Posted by Listen With Others on 11 Aug 2019

I’m pleased this puzzle made it to publication for two reasons: I was seven at the time of the first moon landing and, like many people of that generation, the Apollo programme was a big part of my early life which still excites my admiration even now. The other reason is this puzzle started life as my first attempt at a Listener submission and was originally planned for the fortieth anniversary, so it’s good that it’s now seen the light of day.

I started solving the Listener in the early 2000s and went to the 75th anniversary dinner in 2005, which was open to all comers (I was nowhere near an all-correct solver then). That introduced me to a few setters and I ended up sitting near to Roddy Forman (Radix) who asked if I was going to set anything. To be honest, solving seemed hard enough and I’d never even considered the possibility, but the seed was planted. The Apollo theme as mentioned above was close to my heart and perhaps inevitably then became the basis of my first idea. I worked on that in 2007, using pencil and paper: if there were electronic aids available then, I was ignorant of them, so my attempts at grid filling were laborious. I was able to get all the twelve names in and arrange them to provide the anagram of “one giant leap” but only by making all the entries jumbles. A start to grid filling could only happen once about three-quarters of clues were solved and, not surprisingly, I got a fairly swift rejection from Derek Arthur, one of the then editors. Derek however took a lot of time to explain the problems and to provide a good deal of encouragement to try again and it was very satisfying for me that he accepted my first published Listener in 2010.
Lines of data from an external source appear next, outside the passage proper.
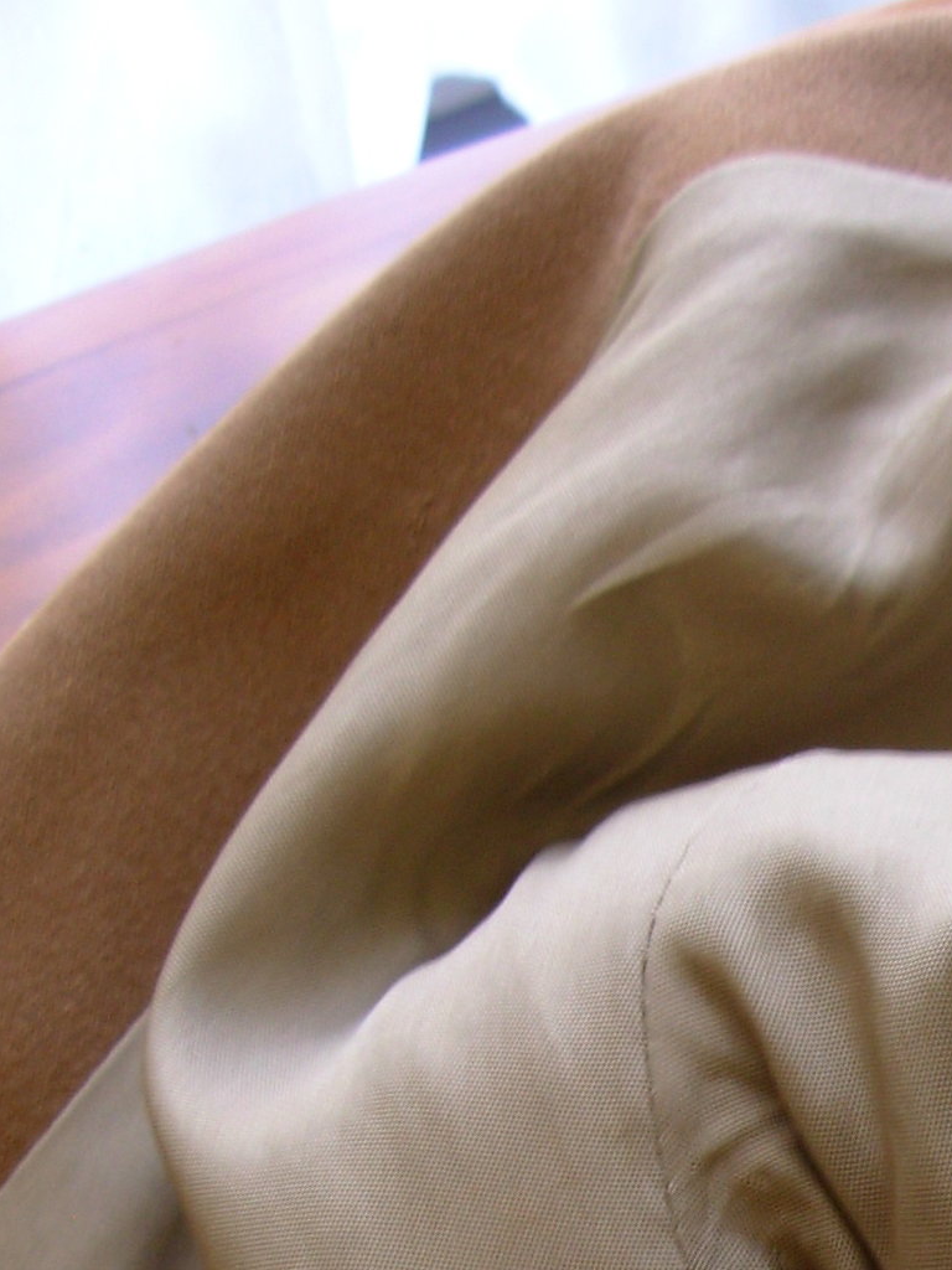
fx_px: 3484
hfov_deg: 15.0
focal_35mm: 95
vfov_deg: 19.7
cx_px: 1128
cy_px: 1409
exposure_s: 1/7.3
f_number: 2.9
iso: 50
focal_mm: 6.3
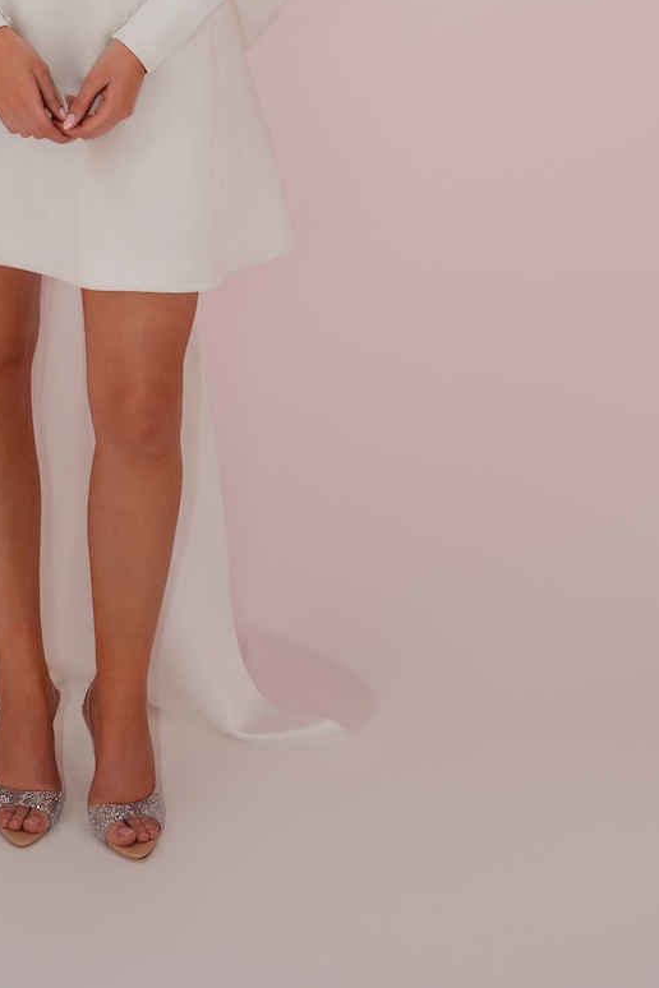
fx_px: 2361
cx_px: 105
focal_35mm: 86
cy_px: 51
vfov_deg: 22.9
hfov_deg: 15.7
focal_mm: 37
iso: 100
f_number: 3.2
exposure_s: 1/250
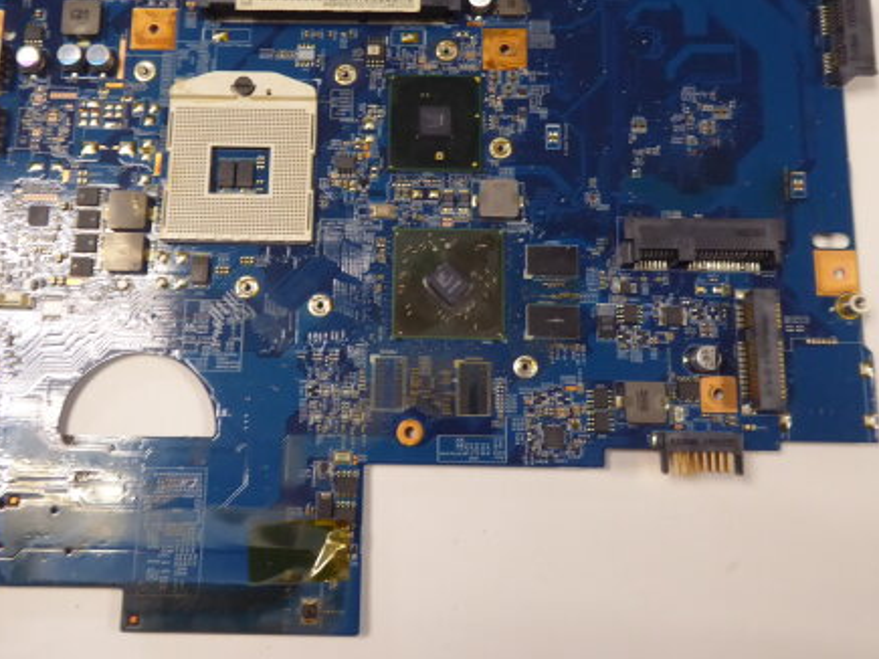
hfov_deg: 46.7
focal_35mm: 40
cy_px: 224
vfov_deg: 35.6
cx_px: 394
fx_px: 1015
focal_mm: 5
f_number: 3.5
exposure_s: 1/60
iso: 400
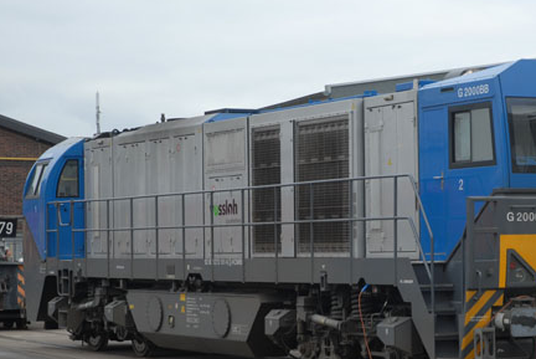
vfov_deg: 11.8
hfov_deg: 17.6
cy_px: 221
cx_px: 365
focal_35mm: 116
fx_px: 1729
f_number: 5.6
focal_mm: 52
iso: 200
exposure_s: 1/80
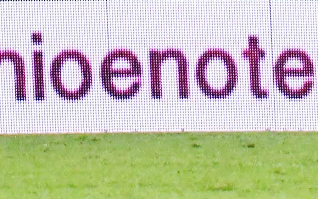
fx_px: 9830
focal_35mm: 1134
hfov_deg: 1.9
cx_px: 330
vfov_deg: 1.2
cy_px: -444
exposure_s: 1/1250
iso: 2500
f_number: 3.5
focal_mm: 120
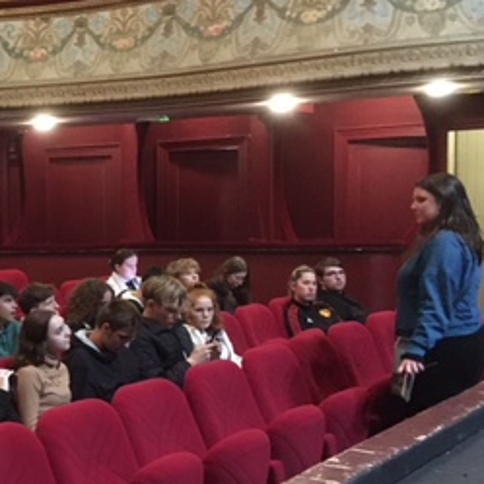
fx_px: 1044
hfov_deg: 24.0
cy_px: 276
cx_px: -78
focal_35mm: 66
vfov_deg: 26.1
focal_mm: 4.15
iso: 640
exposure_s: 1/17
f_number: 2.2
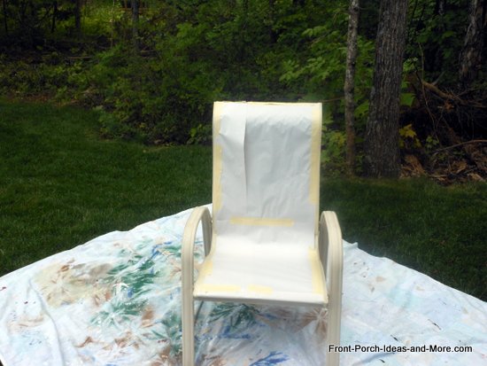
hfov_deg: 55.3
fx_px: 464
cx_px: 244
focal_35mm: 33
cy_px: 183
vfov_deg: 43.0
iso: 80
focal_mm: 5.9
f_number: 4
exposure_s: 1/400
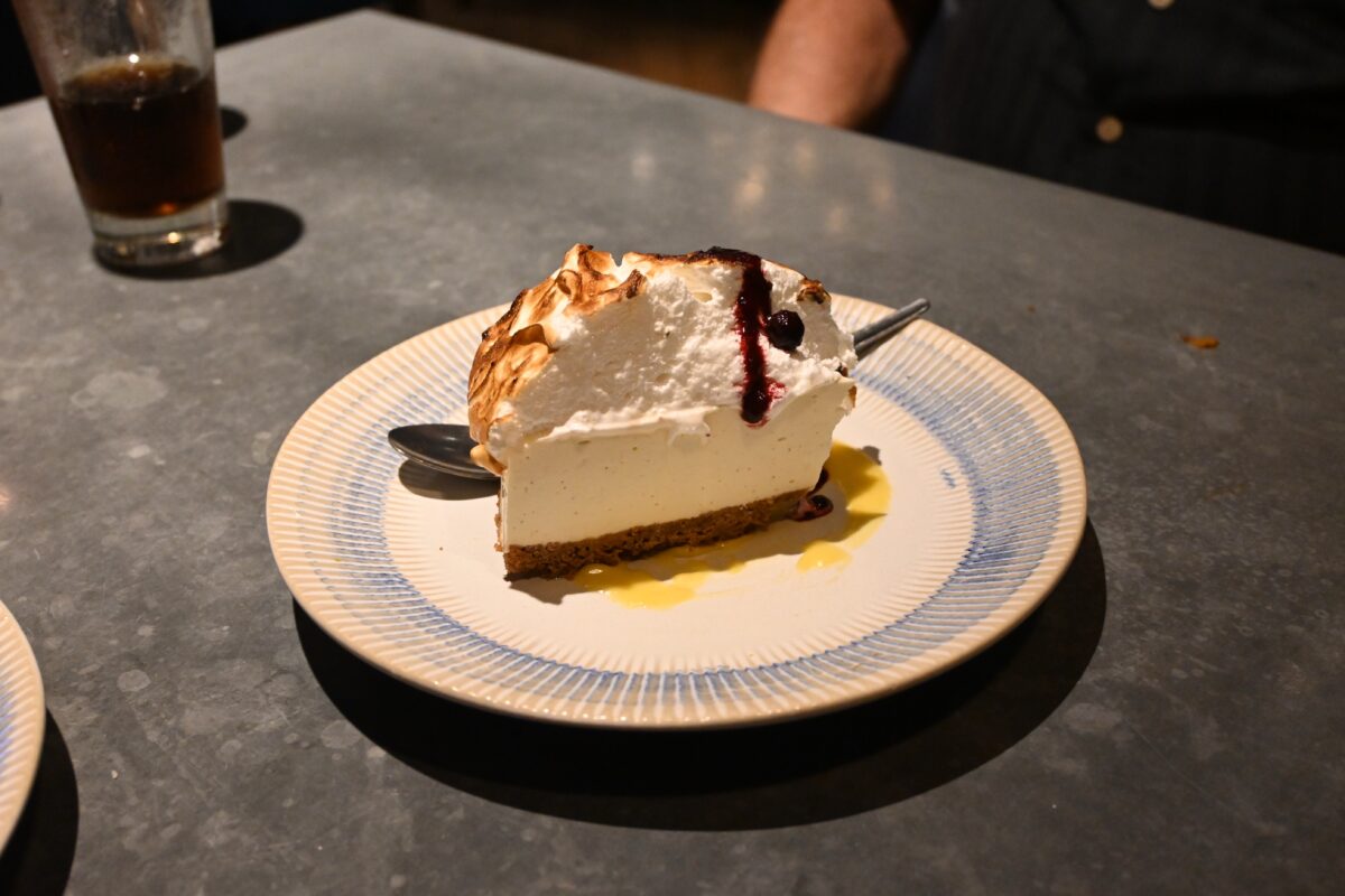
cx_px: 672
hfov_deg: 51.3
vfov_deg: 35.5
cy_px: 448
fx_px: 1401
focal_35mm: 38
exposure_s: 1/125
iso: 3200
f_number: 4.2
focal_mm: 25
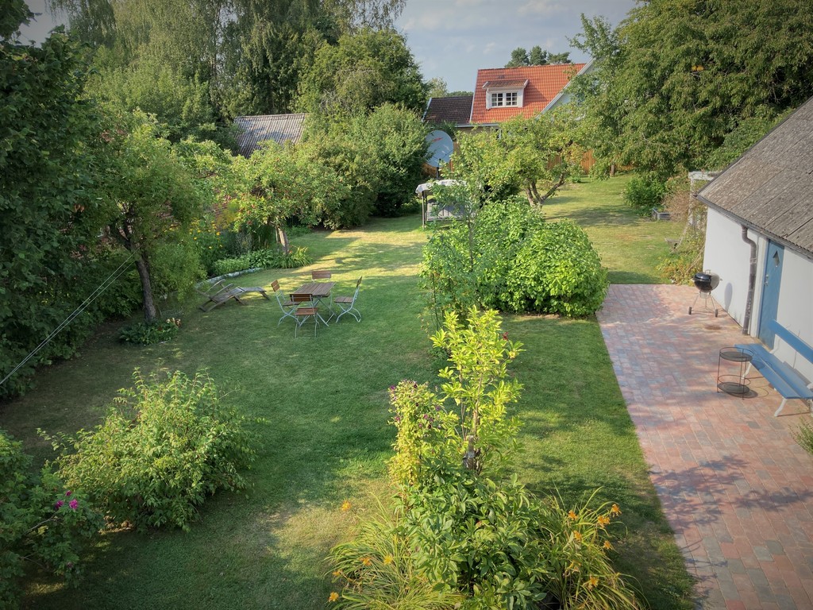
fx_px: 658
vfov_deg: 49.7
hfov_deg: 63.4
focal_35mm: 28
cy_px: 305
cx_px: 406
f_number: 1.8
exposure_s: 1/558
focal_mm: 3.99
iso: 20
Fast forward about four years and my early use of Quinapalus’ marvellous QXW crossword construction software. I remembered the Apollo idea and the “one giant leap” possibility and wondered if it could be resuscitated. After a bit of playing around, I decided it couldn’t be done with only conventional entries but it could be done by reversing some (one of the programme’s helpful features). That seemed appropriate given the return journey and suggested the title There and Back too. I decided it would be more elegant if exactly half the entries went forward and half back and was able to achieve that with a little more trial and error.

Having got something workable, I decided I should sit on it and wait for the fiftieth anniversary, so it was another three years before I submitted it, two years ago in an attempt to give myself the best chance of bagging the slot. Shane and Roger made their customary multiple improvements, and the puzzle was accepted a few months ago.

My thanks to all those who’ve blogged and commented on the puzzle and it’s nice to know that the theme meant something to a good number of others too.